Is Canada the new Delaware?

As regulatory uncertainty looms in the US, several Canadian provinces are working to make themselves attractive jurisdictions for private equity and venture funds. From building up their alternative investment infrastructure to seeding government-backed funds of funds ready to invest in local managers, these provinces are doing everything they can to welcome managers with open arms.

Nova Scotia has built up its fund administration and financial services infrastructure as part of its efforts to make the city of Halifax into a financial centre, says Stephen Lund, president and CEO of Nova Scotia Business Inc, the province’s private sector-led business development agency. Currently the province is working on bringing due diligence, IT, accounting and other outsourced services experts to the region, so that all the amenities are there for fund managers who choose to settle down in Nova Scotia.

“Canada has the strongest banking system in the world and we’ve got very good regulatory regimes here,” Lund points out. “We also know there’s a bit of a flight from some places, particularly London and some European cities.

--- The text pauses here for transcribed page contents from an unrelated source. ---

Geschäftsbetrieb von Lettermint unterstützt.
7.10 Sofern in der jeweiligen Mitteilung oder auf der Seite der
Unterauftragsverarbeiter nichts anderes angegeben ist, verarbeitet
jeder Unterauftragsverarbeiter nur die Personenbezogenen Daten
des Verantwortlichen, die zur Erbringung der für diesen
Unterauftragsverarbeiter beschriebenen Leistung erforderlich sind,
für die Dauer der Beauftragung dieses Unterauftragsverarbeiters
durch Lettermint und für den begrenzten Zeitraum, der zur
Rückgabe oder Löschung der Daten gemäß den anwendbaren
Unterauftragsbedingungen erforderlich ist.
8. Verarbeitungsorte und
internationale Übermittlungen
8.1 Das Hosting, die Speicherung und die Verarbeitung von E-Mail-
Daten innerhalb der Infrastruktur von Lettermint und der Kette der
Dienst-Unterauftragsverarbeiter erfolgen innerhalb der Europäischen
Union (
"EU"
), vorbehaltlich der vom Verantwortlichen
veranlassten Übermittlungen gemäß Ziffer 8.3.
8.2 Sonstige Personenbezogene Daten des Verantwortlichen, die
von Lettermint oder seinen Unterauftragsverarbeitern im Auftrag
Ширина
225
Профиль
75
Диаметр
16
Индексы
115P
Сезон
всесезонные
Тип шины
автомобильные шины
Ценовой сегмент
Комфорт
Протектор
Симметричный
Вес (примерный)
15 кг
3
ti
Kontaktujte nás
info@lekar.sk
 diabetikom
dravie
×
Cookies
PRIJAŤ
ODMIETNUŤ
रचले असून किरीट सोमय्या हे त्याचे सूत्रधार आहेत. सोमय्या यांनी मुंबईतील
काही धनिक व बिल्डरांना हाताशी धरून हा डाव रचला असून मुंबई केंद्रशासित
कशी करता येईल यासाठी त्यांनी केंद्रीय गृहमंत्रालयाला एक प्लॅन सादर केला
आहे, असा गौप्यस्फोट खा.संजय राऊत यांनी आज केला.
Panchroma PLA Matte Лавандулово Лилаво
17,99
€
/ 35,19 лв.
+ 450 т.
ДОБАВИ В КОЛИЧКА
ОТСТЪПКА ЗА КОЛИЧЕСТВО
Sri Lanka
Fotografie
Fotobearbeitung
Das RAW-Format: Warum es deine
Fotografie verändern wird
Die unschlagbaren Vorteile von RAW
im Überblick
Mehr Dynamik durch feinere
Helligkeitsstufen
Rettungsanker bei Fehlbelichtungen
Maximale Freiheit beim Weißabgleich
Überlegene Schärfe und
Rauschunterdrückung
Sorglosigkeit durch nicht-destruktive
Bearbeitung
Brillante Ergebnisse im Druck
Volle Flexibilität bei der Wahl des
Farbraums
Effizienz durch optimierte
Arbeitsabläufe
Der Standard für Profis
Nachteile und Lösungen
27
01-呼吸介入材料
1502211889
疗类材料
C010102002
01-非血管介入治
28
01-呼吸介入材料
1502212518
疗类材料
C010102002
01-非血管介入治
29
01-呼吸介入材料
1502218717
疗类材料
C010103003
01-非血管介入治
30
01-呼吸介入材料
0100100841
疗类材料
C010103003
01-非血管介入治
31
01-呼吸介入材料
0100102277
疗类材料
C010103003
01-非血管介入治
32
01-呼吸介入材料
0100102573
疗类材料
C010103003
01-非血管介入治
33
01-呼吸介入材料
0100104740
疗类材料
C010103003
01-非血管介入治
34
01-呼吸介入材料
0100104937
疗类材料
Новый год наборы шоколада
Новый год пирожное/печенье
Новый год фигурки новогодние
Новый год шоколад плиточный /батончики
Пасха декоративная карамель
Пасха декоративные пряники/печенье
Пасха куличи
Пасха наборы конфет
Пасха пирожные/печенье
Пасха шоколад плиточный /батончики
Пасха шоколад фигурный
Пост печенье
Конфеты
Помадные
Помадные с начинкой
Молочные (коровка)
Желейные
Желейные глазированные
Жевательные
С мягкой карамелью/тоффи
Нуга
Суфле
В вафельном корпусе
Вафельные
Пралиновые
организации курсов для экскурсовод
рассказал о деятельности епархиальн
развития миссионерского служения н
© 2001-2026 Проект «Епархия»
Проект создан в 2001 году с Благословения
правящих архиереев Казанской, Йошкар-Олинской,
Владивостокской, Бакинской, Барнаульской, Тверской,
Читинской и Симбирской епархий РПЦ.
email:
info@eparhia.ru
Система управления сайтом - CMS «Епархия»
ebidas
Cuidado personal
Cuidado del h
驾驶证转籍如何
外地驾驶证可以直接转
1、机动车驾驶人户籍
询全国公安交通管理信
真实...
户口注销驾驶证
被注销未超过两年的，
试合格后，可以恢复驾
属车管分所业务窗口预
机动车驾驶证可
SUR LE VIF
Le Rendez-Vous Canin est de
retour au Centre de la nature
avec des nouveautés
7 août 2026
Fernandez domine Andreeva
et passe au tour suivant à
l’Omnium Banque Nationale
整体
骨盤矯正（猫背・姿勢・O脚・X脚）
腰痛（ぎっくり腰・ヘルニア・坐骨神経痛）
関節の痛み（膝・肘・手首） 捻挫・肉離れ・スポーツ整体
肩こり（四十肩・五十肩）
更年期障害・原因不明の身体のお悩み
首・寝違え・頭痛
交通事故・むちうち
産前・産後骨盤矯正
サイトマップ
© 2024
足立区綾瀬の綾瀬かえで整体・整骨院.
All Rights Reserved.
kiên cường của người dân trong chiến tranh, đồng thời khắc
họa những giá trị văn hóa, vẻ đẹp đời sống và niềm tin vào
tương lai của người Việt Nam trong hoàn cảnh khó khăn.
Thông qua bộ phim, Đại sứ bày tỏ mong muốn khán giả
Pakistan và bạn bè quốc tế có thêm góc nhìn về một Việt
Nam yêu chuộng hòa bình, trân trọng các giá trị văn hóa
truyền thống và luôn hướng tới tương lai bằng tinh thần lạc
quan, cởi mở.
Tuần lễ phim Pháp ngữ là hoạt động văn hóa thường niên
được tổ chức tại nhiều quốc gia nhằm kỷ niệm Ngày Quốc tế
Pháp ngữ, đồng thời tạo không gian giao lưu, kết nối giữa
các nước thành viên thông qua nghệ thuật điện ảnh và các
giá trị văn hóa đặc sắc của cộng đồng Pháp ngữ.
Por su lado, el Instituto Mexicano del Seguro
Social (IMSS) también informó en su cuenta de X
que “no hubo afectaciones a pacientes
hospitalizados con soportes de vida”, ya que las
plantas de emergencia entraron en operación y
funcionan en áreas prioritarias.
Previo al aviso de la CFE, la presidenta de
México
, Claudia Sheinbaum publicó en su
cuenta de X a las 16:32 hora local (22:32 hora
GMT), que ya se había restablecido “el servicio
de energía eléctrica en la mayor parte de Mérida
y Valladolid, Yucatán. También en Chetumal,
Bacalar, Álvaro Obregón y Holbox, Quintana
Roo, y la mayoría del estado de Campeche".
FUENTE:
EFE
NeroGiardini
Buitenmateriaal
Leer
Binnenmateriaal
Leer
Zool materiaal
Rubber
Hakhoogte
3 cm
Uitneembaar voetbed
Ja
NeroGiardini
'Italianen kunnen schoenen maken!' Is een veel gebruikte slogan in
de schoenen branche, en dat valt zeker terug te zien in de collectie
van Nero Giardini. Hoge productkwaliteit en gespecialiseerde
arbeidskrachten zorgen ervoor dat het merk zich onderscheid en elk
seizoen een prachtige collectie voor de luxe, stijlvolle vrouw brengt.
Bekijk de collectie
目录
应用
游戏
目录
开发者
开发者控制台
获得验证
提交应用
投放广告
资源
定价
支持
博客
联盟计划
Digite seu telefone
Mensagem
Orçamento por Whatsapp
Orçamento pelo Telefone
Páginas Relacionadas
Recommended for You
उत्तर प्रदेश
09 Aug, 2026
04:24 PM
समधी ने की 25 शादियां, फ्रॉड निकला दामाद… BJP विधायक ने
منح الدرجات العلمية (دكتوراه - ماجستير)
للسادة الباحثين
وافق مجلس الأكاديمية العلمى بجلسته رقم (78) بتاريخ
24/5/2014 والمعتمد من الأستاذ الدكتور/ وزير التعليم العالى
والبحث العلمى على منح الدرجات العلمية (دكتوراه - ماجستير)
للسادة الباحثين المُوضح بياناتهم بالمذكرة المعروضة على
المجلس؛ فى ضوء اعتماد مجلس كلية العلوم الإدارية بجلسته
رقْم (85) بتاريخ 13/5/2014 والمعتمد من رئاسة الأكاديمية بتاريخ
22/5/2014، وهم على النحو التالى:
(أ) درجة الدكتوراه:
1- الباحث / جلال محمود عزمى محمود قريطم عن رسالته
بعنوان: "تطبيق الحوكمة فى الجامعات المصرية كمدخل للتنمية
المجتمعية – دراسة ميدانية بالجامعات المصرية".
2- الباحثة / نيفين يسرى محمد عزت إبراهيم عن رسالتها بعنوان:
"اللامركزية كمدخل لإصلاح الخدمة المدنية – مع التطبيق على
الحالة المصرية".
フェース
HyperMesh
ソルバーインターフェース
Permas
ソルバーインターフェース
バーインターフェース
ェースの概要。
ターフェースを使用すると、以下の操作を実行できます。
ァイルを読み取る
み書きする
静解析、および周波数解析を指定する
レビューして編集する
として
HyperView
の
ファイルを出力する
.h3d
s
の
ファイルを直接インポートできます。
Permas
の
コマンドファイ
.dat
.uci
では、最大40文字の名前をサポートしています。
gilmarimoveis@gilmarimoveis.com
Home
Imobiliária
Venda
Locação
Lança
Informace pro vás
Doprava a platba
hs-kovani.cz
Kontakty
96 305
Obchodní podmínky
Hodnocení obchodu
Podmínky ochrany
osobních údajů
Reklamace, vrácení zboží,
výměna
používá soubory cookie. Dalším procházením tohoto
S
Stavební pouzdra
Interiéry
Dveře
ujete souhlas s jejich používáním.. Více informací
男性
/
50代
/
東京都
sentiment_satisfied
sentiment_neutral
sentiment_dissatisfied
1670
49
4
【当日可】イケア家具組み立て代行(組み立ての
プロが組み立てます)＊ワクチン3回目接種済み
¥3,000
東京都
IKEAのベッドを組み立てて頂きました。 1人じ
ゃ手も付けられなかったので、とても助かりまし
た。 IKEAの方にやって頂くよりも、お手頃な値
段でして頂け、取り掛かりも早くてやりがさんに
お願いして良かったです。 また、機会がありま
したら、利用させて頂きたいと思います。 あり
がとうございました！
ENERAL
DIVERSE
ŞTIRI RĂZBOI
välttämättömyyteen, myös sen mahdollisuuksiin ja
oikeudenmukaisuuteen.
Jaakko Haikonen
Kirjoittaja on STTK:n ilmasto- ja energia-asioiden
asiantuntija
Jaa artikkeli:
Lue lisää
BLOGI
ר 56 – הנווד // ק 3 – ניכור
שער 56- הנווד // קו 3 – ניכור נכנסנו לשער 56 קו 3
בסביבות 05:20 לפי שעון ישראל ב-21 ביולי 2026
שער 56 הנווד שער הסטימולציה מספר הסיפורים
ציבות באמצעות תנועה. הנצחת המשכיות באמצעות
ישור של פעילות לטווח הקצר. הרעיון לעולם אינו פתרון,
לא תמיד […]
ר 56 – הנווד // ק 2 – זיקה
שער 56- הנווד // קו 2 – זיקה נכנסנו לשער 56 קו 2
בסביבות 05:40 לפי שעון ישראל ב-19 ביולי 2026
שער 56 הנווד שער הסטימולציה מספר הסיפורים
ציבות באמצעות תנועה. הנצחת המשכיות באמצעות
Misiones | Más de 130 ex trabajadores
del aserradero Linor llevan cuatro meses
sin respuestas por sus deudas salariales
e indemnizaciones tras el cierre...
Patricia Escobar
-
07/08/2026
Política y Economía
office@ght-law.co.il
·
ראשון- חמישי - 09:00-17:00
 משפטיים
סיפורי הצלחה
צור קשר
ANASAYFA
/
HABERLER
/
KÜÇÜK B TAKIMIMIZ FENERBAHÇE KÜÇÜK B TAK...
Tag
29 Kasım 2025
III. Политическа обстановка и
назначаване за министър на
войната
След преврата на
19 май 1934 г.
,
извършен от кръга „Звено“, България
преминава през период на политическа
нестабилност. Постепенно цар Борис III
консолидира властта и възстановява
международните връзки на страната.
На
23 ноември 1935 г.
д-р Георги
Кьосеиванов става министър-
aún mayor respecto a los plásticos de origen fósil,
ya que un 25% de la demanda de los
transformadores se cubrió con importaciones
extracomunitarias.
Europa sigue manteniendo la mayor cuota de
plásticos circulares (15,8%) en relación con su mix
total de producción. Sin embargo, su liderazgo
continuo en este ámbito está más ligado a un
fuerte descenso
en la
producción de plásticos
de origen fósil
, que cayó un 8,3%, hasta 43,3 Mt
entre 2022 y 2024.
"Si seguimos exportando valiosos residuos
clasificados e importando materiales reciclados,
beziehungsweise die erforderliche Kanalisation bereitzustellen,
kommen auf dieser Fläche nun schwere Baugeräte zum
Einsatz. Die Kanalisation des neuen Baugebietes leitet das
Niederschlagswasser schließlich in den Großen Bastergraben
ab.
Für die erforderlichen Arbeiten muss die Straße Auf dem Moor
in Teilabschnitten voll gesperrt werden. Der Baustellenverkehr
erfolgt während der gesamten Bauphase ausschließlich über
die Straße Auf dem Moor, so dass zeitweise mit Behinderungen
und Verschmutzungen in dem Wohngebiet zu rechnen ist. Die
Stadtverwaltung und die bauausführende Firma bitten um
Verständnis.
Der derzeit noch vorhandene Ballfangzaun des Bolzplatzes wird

We know we’re sitting in a good spot. We’re close enough to the US and we’re close enough to Europe, and the way we do business is pretty close to the way they do business in New York, so we’re easily accepted by US and European companies.”

John Weincek, head of US fund administration for Mourant, says that some of the Canadian provinces are reforming their corporate and entity laws, like Delaware and Nevada did years ago, to try to make them more corporation and investor friendly.

“Within the last year, we have witnessed a number of offshore funds being registered in the Canadian provinces for the same reasons you would use any other non-US jurisdiction,” Weincek says. “An example being, you have different investors with different characteristics, for whom there is no particular reason to bring them into the US. People choose jurisdictions basically for stable tax and legal systems, and that’s a little bit up in the air right now with what might be going on with the new administration.”

Other provinces are focusing on deploying public dollars into the venture or private equity space, as part of an effort to combat the country’s flagging deal volume and fundraising numbers, says Richard Rémillard, an executive director at Canada's Venture Capital and Private Equity Association. Alberta has raised C$100 million ($92 million; €63 million) for a fund of funds which will invest in local fund managers and managers who are interested in establishing themselves in Alberta, and Québec has announced a C$700 million fund of funds called the Teralys Capital Fund, seeded by the Québec government with additional funding from the Caisse de dépot and the Solidarity Fund QFL.

Local managers can also take advantage of opportunities to manage government funds in several provinces. Québec has also launched three tech start-up funds and has put out a request for proposals for managers for those funds. Alberta too has put out an RFP for a similar C$100 million fund. On the Federal level, the Business Development Bank received a C$75 million increase in its capital allocation this year, and selected two fund managers to manage it. Then over the summer the BDC got C$90 million for a fund of funds, and then another C$200 million for its own direct investing.